Most of us agree that Christopher Nolan's Dark Knight trilogy was amazing. The second movie in the series, The Dark Knight, is considered to be one of the best superhero movies ever made. The movie had everything - an extremely talented and awesome cast, brilliant plot, plenty of action, and an unbelievably great villain.
Joker is Batman's arch-nemesis, and is considered to be one of the best villains of all time. Throughout the years, we have seen many portrayals of the role of Joker, but Heath Ledger's performance in 2008's The Dark Knight is widely considered to be the best villainous character.
Or, was it?
According to Redditor generalzee, that might not be the case. You see...
Joker might actually be the hero in The Dark Knight
Yes, that's right. Let me explain this.
We begin with a completely messed up Gotham. There is crime everywhere, corrupt officials ruling the city. And we have a vigilante beating criminals up at night. Can't get any worse, can it?

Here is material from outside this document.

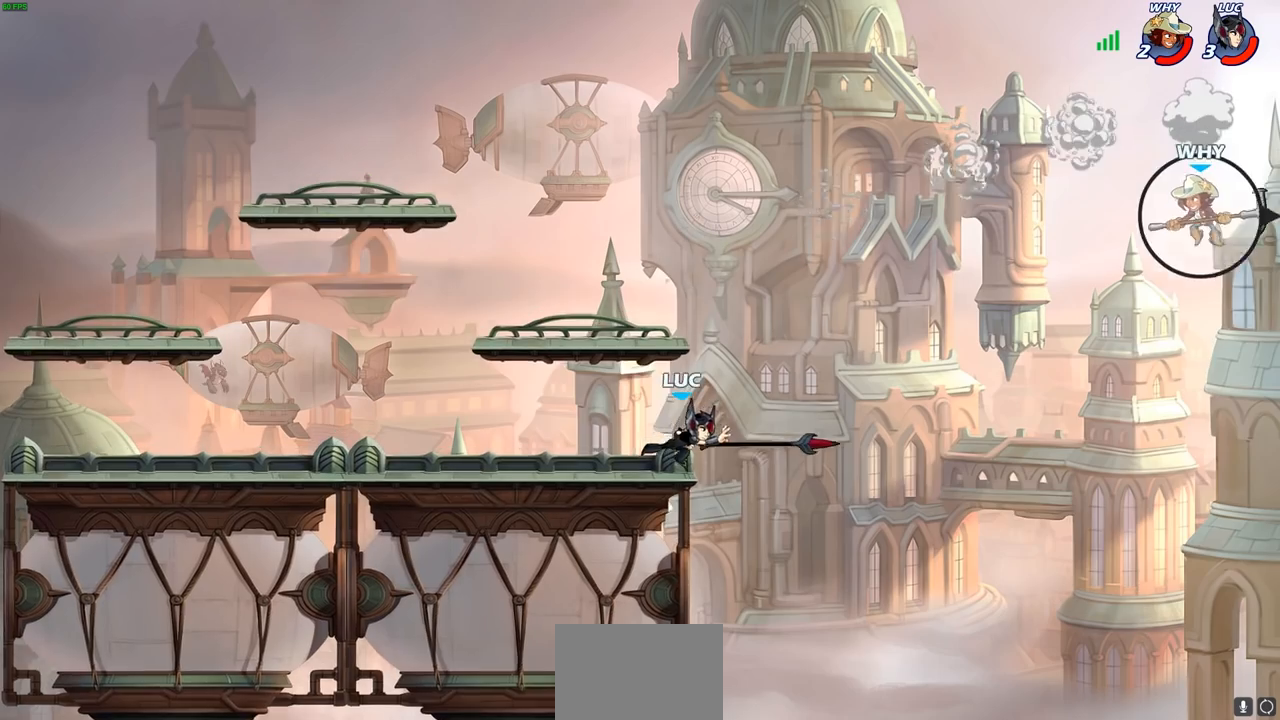
{"buttons": ["CROSS"], "left_stick": "center", "right_stick": "center", "events": [[50, "R1", "up"], [433, "CROSS", "down"]]}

Along comes a guy, dressed in a purple suit, with green hair. His actions were chaotic, he hurt, killed, and traumatized people - and yet, he managed to clean up Gotham in a way Batman never could.
In the very first scene, we see Joker rob a bank. But here's a thing we didn't notice: He killed everyone else who helped him out. The question is, why? Is it for the money? Definitely not... one of his most famous lines from the movie, "Its not about money, its about sending a message."
Committing that one robbery eliminated 6 or 7 street thugs, but it also served a bigger purpose. It made Lau come out of hiding. Knowing that Batman would go after Lau, he let things go on, and once Lau was brought back to Gotham, Joker easily captured him and burnt him along with the pile of money.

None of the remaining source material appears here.